[Source material Boundary: Start]

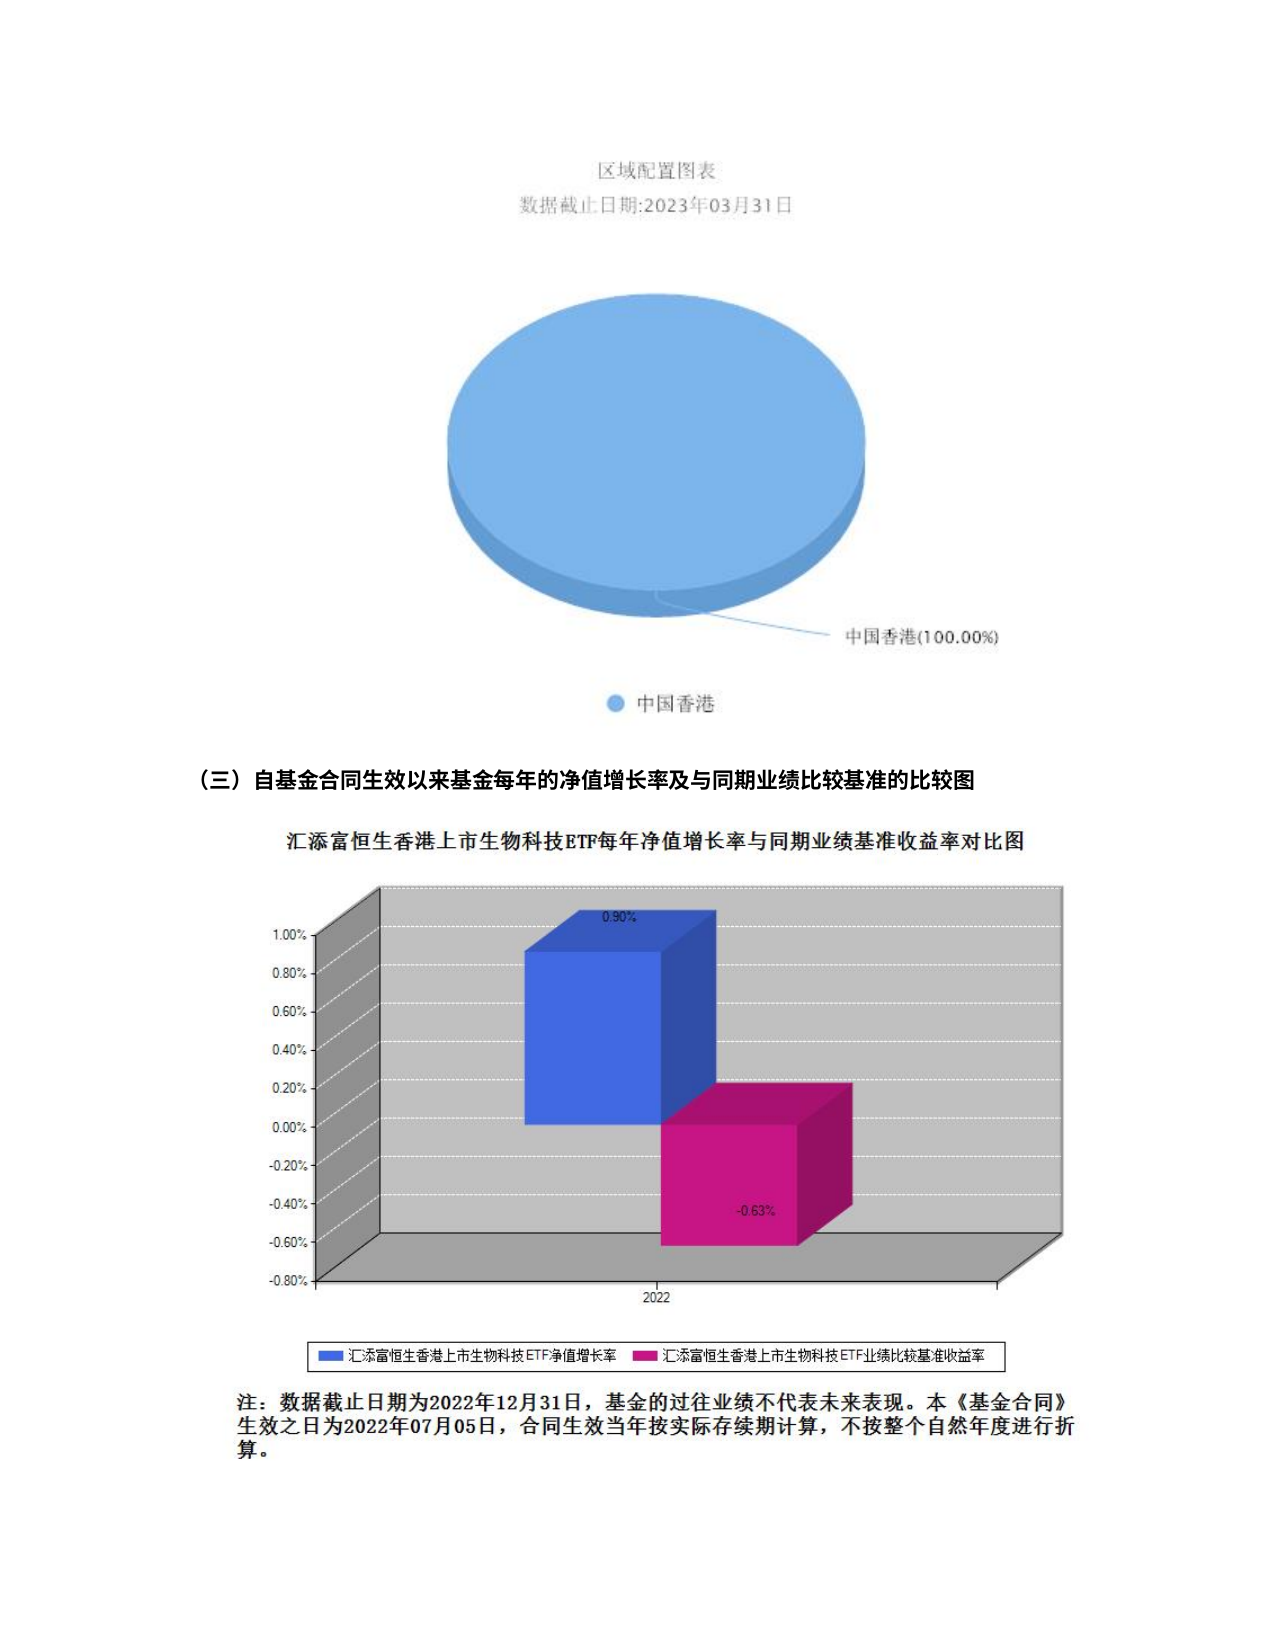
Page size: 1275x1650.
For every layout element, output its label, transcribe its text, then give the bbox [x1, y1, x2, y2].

picture [206, 810, 1107, 1486]
picture [206, 150, 1107, 750]
text （三）自基金合同生效以来基金每年的净值增长率及与同期业绩比较基准的比较图 [187, 763, 1087, 795]
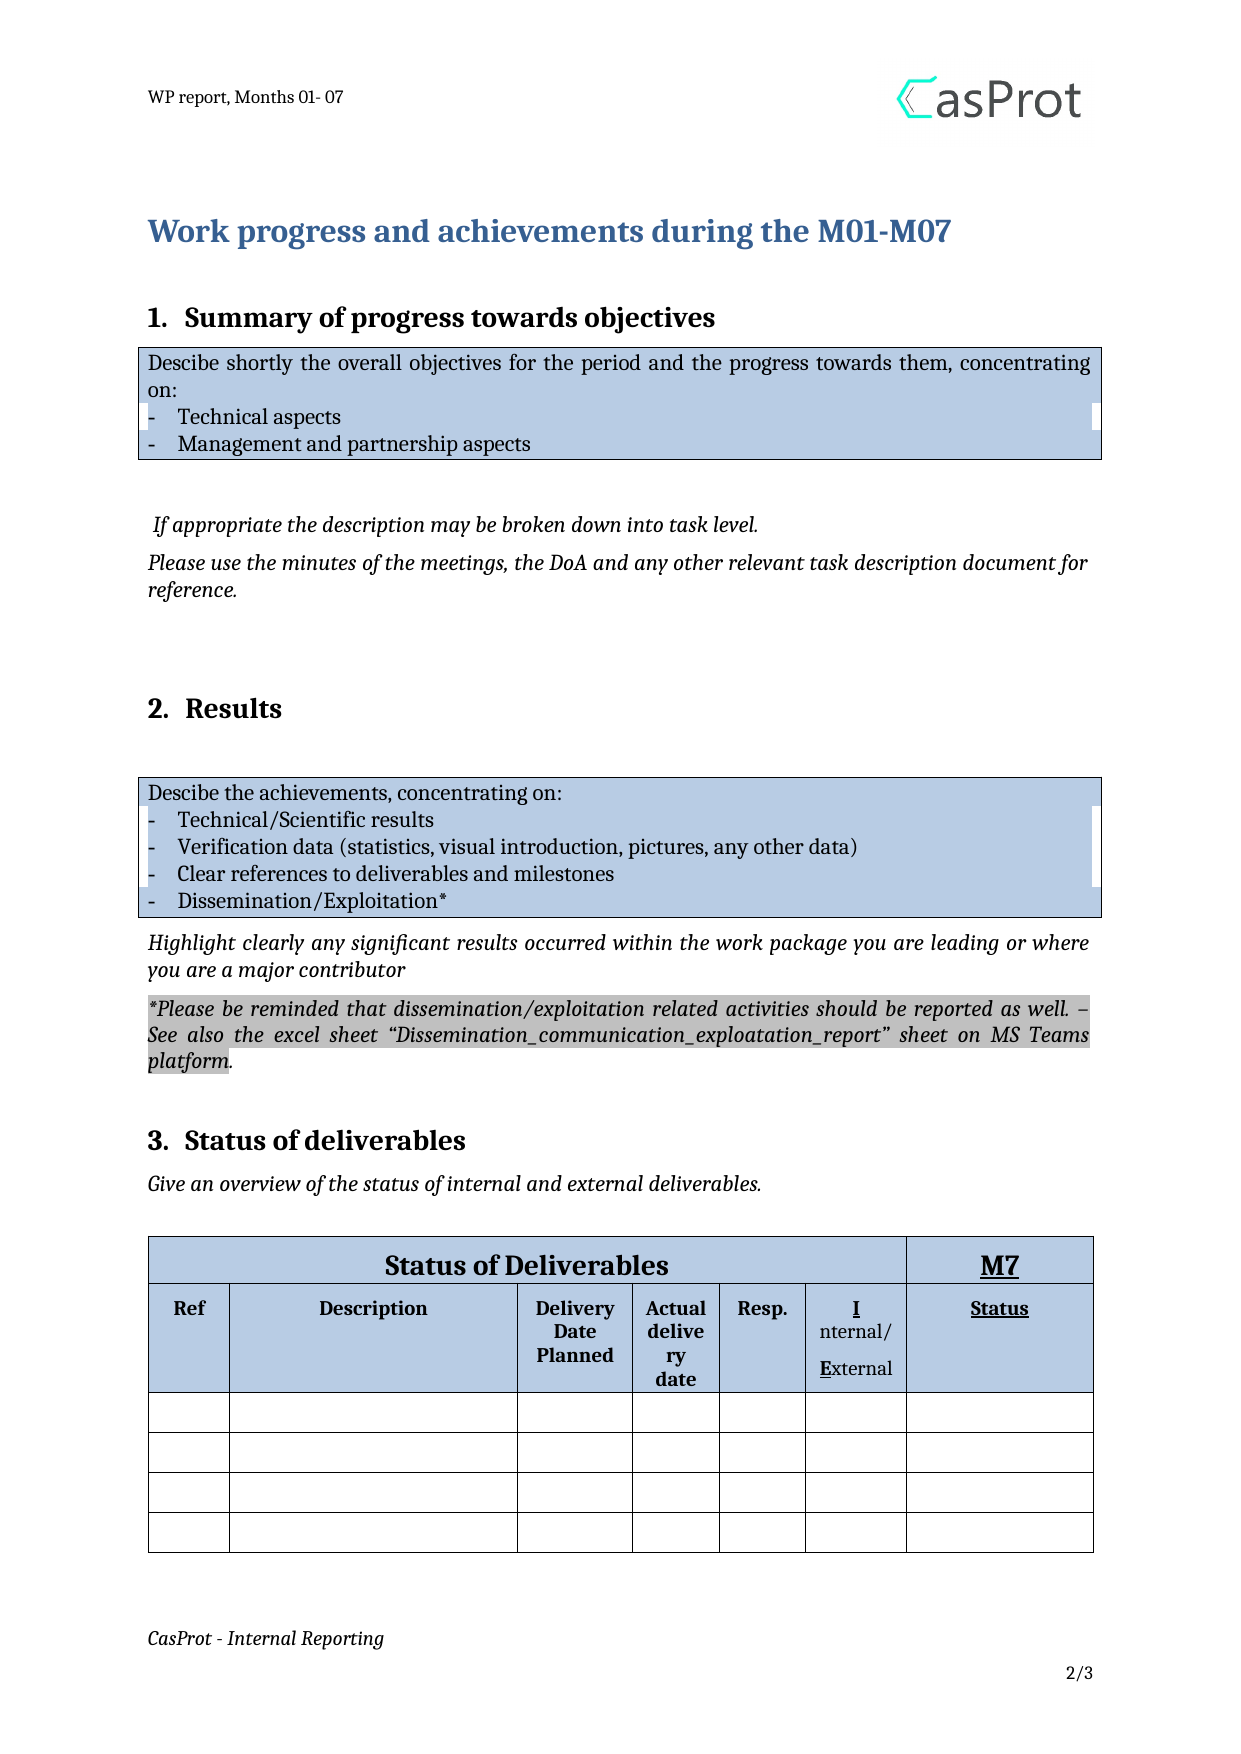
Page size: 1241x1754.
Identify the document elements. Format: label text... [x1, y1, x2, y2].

[Source material Boundary: End]

# Exercise details
Using the data above, print only the lines starting at the one with "For every layout" and ending at the one with "Page size: 1241x1754.", exactly as they stand, minus the pictures.

# Output for this task
For every layout element, output its label, transcribe its text, then give the bbox [x1, y1, x2, y2].

picture [206, 810, 1107, 1486]
picture [206, 150, 1107, 750]
text （三）自基金合同生效以来基金每年的净值增长率及与同期业绩比较基准的比较图 [187, 763, 1087, 795]
Page size: 1241x1754.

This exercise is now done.